## [Task details]
Switch "city" to "town" throughout these lines and keep everything else unchanged. Leave the pictures out of your answer.

___ Provided data

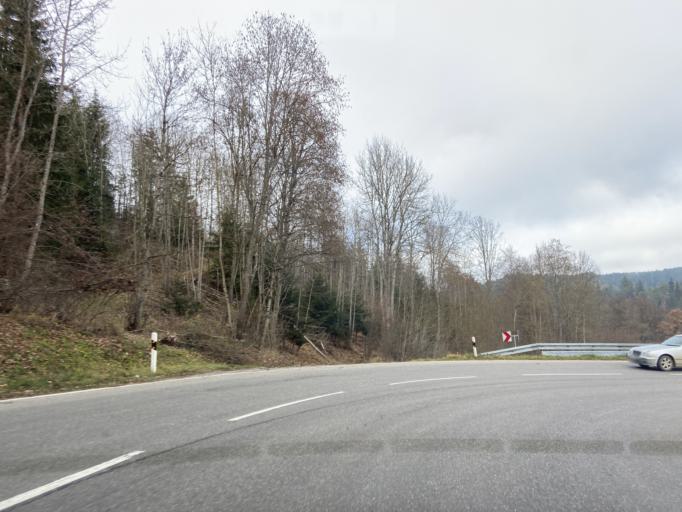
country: DE
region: Baden-Wuerttemberg
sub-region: Tuebingen Region
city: Gammertingen
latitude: 48.2523
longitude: 9.2093
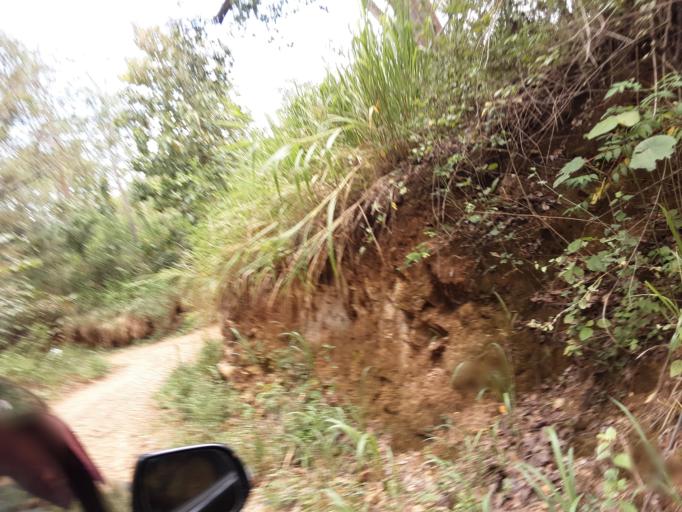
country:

______

## [Answer to the task]
country: DE
region: Baden-Wuerttemberg
sub-region: Tuebingen Region
town: Gammertingen
latitude: 48.2523
longitude: 9.2093
country:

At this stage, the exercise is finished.